Он. Вы убеждены в этом?
Убежденности у меня, разумеется, никакой не было. Только сам Полосов мог объяснить, почему он столь своеобразно прервал эксперимент.
После встречи с Мальцевой я какое-то время еще слабо надеялся, что случай сведет нас и мы подробно обо всем поговорим. Но шли дни, от Ларисы никаких известий, и я окончательно уверился, что ничего больше о Полосове не узнаю.
Вчера пришло письмо. От него.
Из письма В. А. Полосова
...Мы работали уже почти год, я устал, вымотался, а главное - перестал верить в самую идею "человека-эхо". Она все больше представлялась мне если не порочной, то преждевременной, точнее - и порочной, и преждевременной. И не только эта идея, я охладел ко всему, чем занималась наша лаборатория. Пытался объясниться с Нечаевым, он и слушать не захотел. С ним вообще спорить трудно, а тут он увидел во мне откровенную контру и не церемонился. Единственное, чего я добился, туманное обещание разобраться с моими доводами, но потом, когда закончим программу.

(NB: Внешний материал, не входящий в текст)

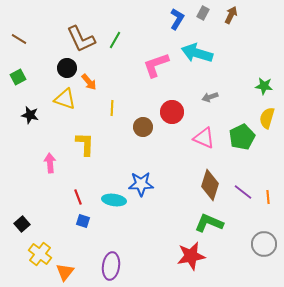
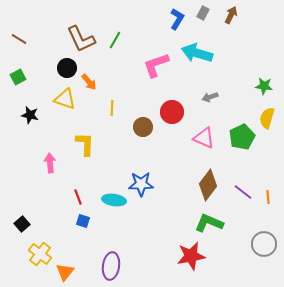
brown diamond: moved 2 px left; rotated 20 degrees clockwise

Уже тогда, перед заключительным этапом эксперимента, я решил уйти из лаборатории, расстаться с Эдуардом Павловичем. Ученик, не верящий в дело учителя, - хуже неверной жены, хуже лживого друга. Нужно было убегать. И как можно скорее.
Вы, должно быть, ломали голову, почему я однажды ночью оказался перед дверью квартиры профессора Сотника? Искал я, разумеется, не Сотника, мне срочно нужно было повидать Эдуарда Павловича, предупредить, чтобы он ни с кем не договаривался, я уже сам нашел группу, в которой смог бы завершить работу. Как раз в этот день я встретил бывшего сокурсника, от него узнал, что подбирается неплохая компания, идут дикарями на месяц в тайгу, и, если ребята не будут против, я мог бы присоединиться к ним. Мне это очень светило.

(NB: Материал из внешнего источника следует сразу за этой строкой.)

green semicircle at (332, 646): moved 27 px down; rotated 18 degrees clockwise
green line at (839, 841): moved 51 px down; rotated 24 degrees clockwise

Раньше меня всегда пристраивал Нечаев, и я принимал это как должное. Но после нашей стычки меня все настораживало. Ведь он не будет сидеть сложа руки, зная, что я разуверился в нашем деле. Наверняка предпримет какие-то контрмеры. Подозрительным казалось уже то, что он поехал говорить обо мне к своему старому другу: угадай попробуй, до чего они там договорятся. Я даже не стал звонить Сотнику, сомневался, позовет ли он к телефону Эдуарда Павловича: возмутится, что так поздно, и бросит трубку. Мне же во что бы то ни стало нужно было опередить своего шефа. Вот я и домчался через весь город, чтобы предложить свой вариант, но опоздал. Дверь мне открыла женщина... Как же я удивился потом, увидев ее в лагере. Теперь и сомнений не осталось, что Эдуард Павлович плетет вокруг меня сети...
Коротко о том, в чем мы разошлись.
Для наглядности представьте двух беседующих людей. Они не просто обмениваются информацией, работает сложнейший психологический механизм. Каждый старается произвести определенное впечатление, расположить к себе, рассеять настороженность, снять напряженность и многое еще что. Это общеизвестно. Известно и то, что внутри механизма общения есть два основных колеса. Одно работает на сближение, чтобы между собеседниками установились контакт, взаимопонимание, общность. Без этого люди не смогли бы общаться. Другое же колесо крутится в обратную сторону: держит на расстоянии, отталкивает, заставляет осторожничать, критически воспринимать собеседника - оно как бы оберегает, служит защитой, броней. Оба колеса есть у всех, в каждом человеке, только мощности у них разные: у кого мощнее первое, у кого - второе. Потому и люди неодинаковы - одни замкнутые, скрытные, а у других, что называется, душа нараспашку.